One of the most interesting things here is the material on human beauty. You would have thought this a complex and probably unanswerable mystery, but it seems that Sir Francis Galton, Darwin’s cousin, worked it out quite conclusively in 1908, and his findings have since been confirmed by American psychologists with the latest computer technology. (Galton also found that London had the prettiest women, Aberdeen the ugliest.) His method was brilliantly simple. Take any ordinarily attractive face and merge it photographically with another: the result will always be judged an improvement. Merge it again, at random, and you get the same result. The more you merge, the better. Human facial beauty is always about averages, the absence of any overly small or overly large features – in other words, blandness. It could even be defined as ‘something more sinister’, says Aldersey-Williams, ‘the human face with the individuality washed out of it’. It is a ‘crushingly unromantic’ verdict, but at least the ladies of Aberdeen might find some consolation in it. They’re not ugly, they’re individual-looking.
As well as the hard science there are plentiful broad-ranging cultural allusions and digressions, from Milton to Rubens to Little Women. There’s even some brilliantly astute literary criticism. Aldersey-Williams notes that ‘the worse the novel, it seems, the more important it is to be exact’ in describing the colour of the characters’ eyes. Hardy and Flaubert are both famously vague about the eye colour of Tess and Emma Bovary, but Judith Krantz’s Princess Daisy, he points out, has ‘dark eyes, not quite black, but the colour of the innermost heart of a giant purple pansy’.

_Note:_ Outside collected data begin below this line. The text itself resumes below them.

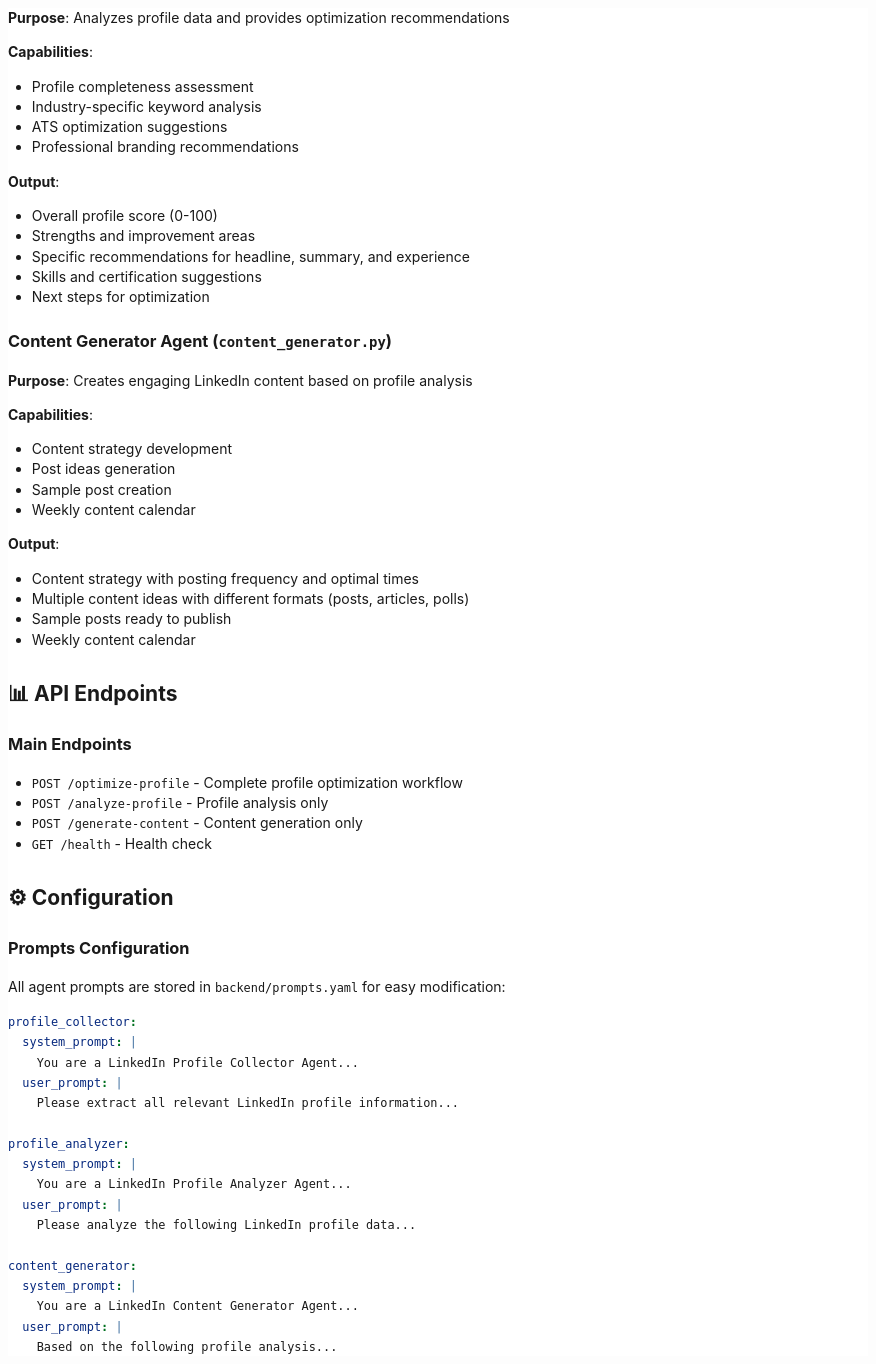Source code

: **Purpose**: Analyzes profile data and provides optimization recommendations

**Capabilities**:
- Profile completeness assessment
- Industry-specific keyword analysis
- ATS optimization suggestions
- Professional branding recommendations

**Output**:
- Overall profile score (0-100)
- Strengths and improvement areas
- Specific recommendations for headline, summary, and experience
- Skills and certification suggestions
- Next steps for optimization

### Content Generator Agent (`content_generator.py`)

**Purpose**: Creates engaging LinkedIn content based on profile analysis

**Capabilities**:
- Content strategy development
- Post ideas generation
- Sample post creation
- Weekly content calendar

**Output**:
- Content strategy with posting frequency and optimal times
- Multiple content ideas with different formats (posts, articles, polls)
- Sample posts ready to publish
- Weekly content calendar

## 📊 API Endpoints

### Main Endpoints

- `POST /optimize-profile` - Complete profile optimization workflow
- `POST /analyze-profile` - Profile analysis only
- `POST /generate-content` - Content generation only
- `GET /health` - Health check

## ⚙️ Configuration

### Prompts Configuration

All agent prompts are stored in `backend/prompts.yaml` for easy modification:

```yaml
profile_collector:
  system_prompt: |
    You are a LinkedIn Profile Collector Agent...
  user_prompt: |
    Please extract all relevant LinkedIn profile information...

profile_analyzer:
  system_prompt: |
    You are a LinkedIn Profile Analyzer Agent...
  user_prompt: |
    Please analyze the following LinkedIn profile data...

content_generator:
  system_prompt: |
    You are a LinkedIn Content Generator Agent...
  user_prompt: |
    Based on the following profile analysis...
```
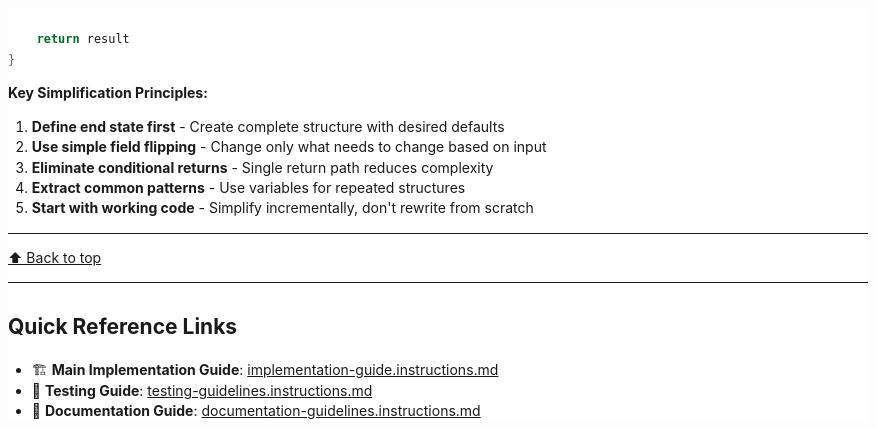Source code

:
 ```go

    return result
}
```

**Key Simplification Principles:**
1. **Define end state first** - Create complete structure with desired defaults
2. **Use simple field flipping** - Change only what needs to change based on input
3. **Eliminate conditional returns** - Single return path reduces complexity
4. **Extract common patterns** - Use variables for repeated structures
5. **Start with working code** - Simplify incrementally, don't rewrite from scratch

---
[⬆️ Back to top](#azure-specific-implementation-patterns)

---

## Quick Reference Links

- 🏗️ **Main Implementation Guide**: [implementation-guide.instructions.md](./implementation-guide.instructions.md)
- 🧪 **Testing Guide**: [testing-guidelines.instructions.md](./testing-guidelines.instructions.md)
- 📝 **Documentation Guide**: [documentation-guidelines.instructions.md](./documentation-guidelines.instructions.md)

Shakespeare mentions the heart 1,047 times but the kidney only once, in The Merry Wives of Windsor, regarding that blubberguts and barrow of butcher’s offal, Falstaff. Today, instead of dieting, Falstaff could opt for an operation that removes the subcutaneous fat from the stomach in narrow furrows so as to leave the impression of a six-pack. Australian installation artist Stelarc and his partner Nina Sellars managed to lose weight and serve the muse simultaneously by having liposuction and then mixing their fat together in a blender, naming the final work Blender. On the whole I think this is less imaginative than the scene in Fight Club where they make soap out of overweight ladies’ fat and sell it back to them at cosmetics counters.
Aldersey-Williams ends on a genially pro-corporeal note. The body has often been denigrated as a nuisance, even a prison of the soul, and there is a thick, unwitting kind of Neo-Platonism in today’s cyber gits and computer geeks – the author can’t help noticing they are all men – who believe they can escape the mortality of the body by downloading their brains onto a disk and so live on forever in ‘some grand ethereal network’, as if you are simply your brain, as if your memory and personality are a fixed set of data, rather than an endlessly changing stream of experiences, stories and personae. No, there is no such escape, says Hugh Aldersey-Williams. We are biological in our very nature, and we should feel happily at home there. ‘It’s quite a place.’